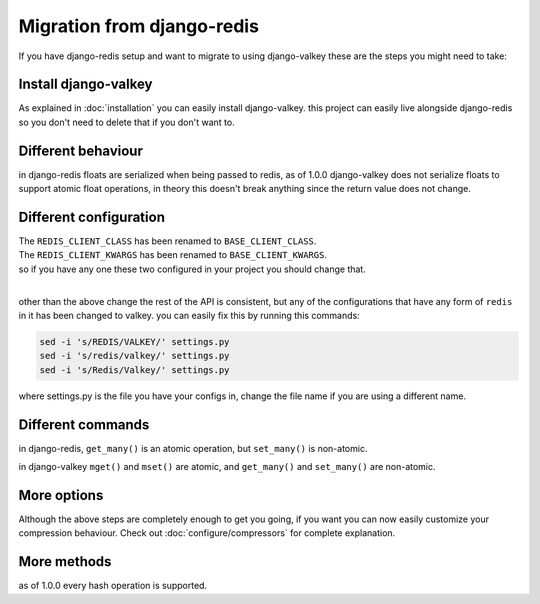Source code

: ===========================
Migration from django-redis
===========================

If you have django-redis setup and want to migrate to using django-valkey these are the steps you might need to take:


Install django-valkey
#####################

As explained in :doc:`installation` you can easily install django-valkey.
this project can easily live alongside django-redis so you don't need to delete that if you don't want to.

Different behaviour
###################

in django-redis floats are serialized when being passed to redis, as of 1.0.0 django-valkey does not serialize floats to support atomic float operations, in theory this doesn't break anything since the return value does not change.

Different configuration
#######################

| The ``REDIS_CLIENT_CLASS`` has been renamed to ``BASE_CLIENT_CLASS``.
| The ``REDIS_CLIENT_KWARGS`` has been renamed to ``BASE_CLIENT_KWARGS``.
| so if you have any one these two configured in your project you should change that.

|

other than the above change the rest of the API is consistent,
but any of the configurations that have any form of ``redis`` in it has been changed to valkey.
you can easily fix this by running this commands:

.. code-block:: console

    sed -i 's/REDIS/VALKEY/' settings.py
    sed -i 's/redis/valkey/' settings.py
    sed -i 's/Redis/Valkey/' settings.py

where settings.py is the file you have your configs in, change the file name if you are using a different name.


Different commands
##################

in django-redis, ``get_many()`` is an atomic operation, but ``set_many()`` is non-atomic.

in django-valkey ``mget()`` and ``mset()`` are atomic, and ``get_many()`` and ``set_many()`` are non-atomic.


More options
############

Although the above steps are completely enough to get you going, if you want you can now easily customize your compression behaviour.
Check out :doc:`configure/compressors` for complete explanation.

More methods
############

as of 1.0.0 every hash operation is supported.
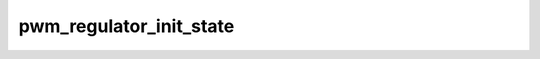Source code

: .. -*- coding: utf-8; mode: rst -*-
.. src-file: drivers/regulator/pwm-regulator.c

.. _`pwm_regulator_init_state`:

pwm_regulator_init_state
========================

.. c:function:: void pwm_regulator_init_state(struct regulator_dev *rdev)

    backs

    :param rdev:
        *undescribed*
    :type rdev: struct regulator_dev \*

.. This file was automatic generated / don't edit.

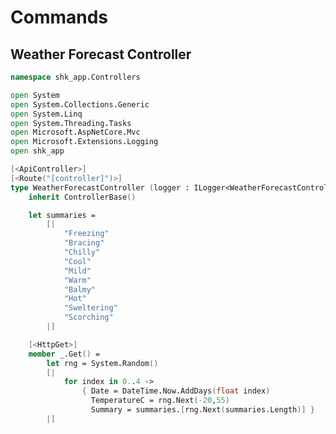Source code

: * Commands
** Weather Forecast Controller
:PROPERTIES:
:header-args: :tangle "../src/Controllers/WeatherForecastController.fs"
:END:

#+begin_src fsharp  :mkdirp yes :comments link
namespace shk_app.Controllers

open System
open System.Collections.Generic
open System.Linq
open System.Threading.Tasks
open Microsoft.AspNetCore.Mvc
open Microsoft.Extensions.Logging
open shk_app

[<ApiController>]
[<Route("[controller]")>]
type WeatherForecastController (logger : ILogger<WeatherForecastController>) =
    inherit ControllerBase()

    let summaries =
        [|
            "Freezing"
            "Bracing"
            "Chilly"
            "Cool"
            "Mild"
            "Warm"
            "Balmy"
            "Hot"
            "Sweltering"
            "Scorching"
        |]

    [<HttpGet>]
    member _.Get() =
        let rng = System.Random()
        [|
            for index in 0..4 ->
                { Date = DateTime.Now.AddDays(float index)
                  TemperatureC = rng.Next(-20,55)
                  Summary = summaries.[rng.Next(summaries.Length)] }
        |]
#+end_src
____
* **Activity**:
From the data, work out how many lines include the word "float"; the reply is that number and nothing else.

* **Solution for this task**:
2